September 23, 2008
(AP) - Republican vice presidential candidate Sarah Palin, who has not held a press conference in nearly four weeks of campaigning, on Tuesday barred most pool reporters from her meeting with Afghan President Hamid Karzai, the first foreign head of state she has ever met.
Journalists protested the campaign's decision to exclude all but photographers and a TV crew from Palin's sessions with foreign leaders. CNN decided to withdraw its TV crew, effectively denying Palin the high visibility she sought for her initial foray into world affairs. The campaign then reversed course, saying pool reporters - a small group that provides information to all media - could attend the meetings planned after Karzai hosted Palin at his suite in The Barclay New York Hotel.

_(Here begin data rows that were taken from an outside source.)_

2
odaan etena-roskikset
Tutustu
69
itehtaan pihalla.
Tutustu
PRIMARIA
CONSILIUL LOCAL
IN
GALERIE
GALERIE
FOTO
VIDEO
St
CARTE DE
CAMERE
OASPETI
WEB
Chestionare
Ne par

A television producer with a notepad was denied entry into Karzai's suite by a man who repeatedly said, "No writers." However, a Palin official stepped in and let him pass, according to a pool report.
In the Karzai suite, Palin sat in a large chair a few feet from Karzai. Behind her were foreign policy advisers for the campaign, Steve Biegun and Randy Scheunemann.
Photographers and the TV crew were asked to leave after about a half-minute of recording Palin and Karzai. An exchange clearly heard above the clicking of cameras involved Karzai's son, born in January 2007.
"What is his name?" Palin asked.
"Mirwais," Karzai responded. "Mirwais, which means, 'The Light of the House."'
"Oh, nice," Palin said.
"He is the only one we have," Karzai said.
Presidents and members of Congress routinely allow reporters to attend photo opportunities along with photographers. Reporters sometimes are able to ask questions during the brief photo sessions, usually held at the beginning of private meetings.
In response to questions about why pool reporters who routinely travel with Palin were denied access, spokeswoman Tracey Schmitt didn't offer a reason in a statement that read, "The decision was made for this to be a photo spray with still cameras and video cameras only."
At first, campaign aides said pool reporters would not be admitted along with still photographers and a video camera crew taken in to photograph Palin's meetings with Karzai and Colombian President Alvaro Uribe, who were in town for the United Nations General Assembly. She was to meet later with former Secretary of State Henry Kissinger.
Those sessions and meetings scheduled for Wednesday were part of the Republican campaign's effort to give the Alaska governor some experience in foreign affairs. She had never before met a foreign head of state and had first traveled outside North America just last year.
At least two news organizations, including The Associated Press, objected to the exclusion of reporters and were told that the decision was not subject to discussion. Campaign aides subsequently announced that reporters would be allowed to accompany photographers into the later sessions with Uribe and Kissinger.
Palin has been criticized for avoiding taking questions from reporters or submitting to one-on-one interviews. She has had just two major interviews since Republican presidential candidate John McCain chose her as his running mate on Aug. 29.
On Wednesday, McCain and Palin were expected to meet jointly with Georgian President Mikhail Saakashvili and Ukrainian President Viktor Yuschenko. Palin was then to meet separately with Iraqi President Jalal Talabani, Pakistani President Asif Ali Zardari and Indian Prime Minister Manmohan Singh.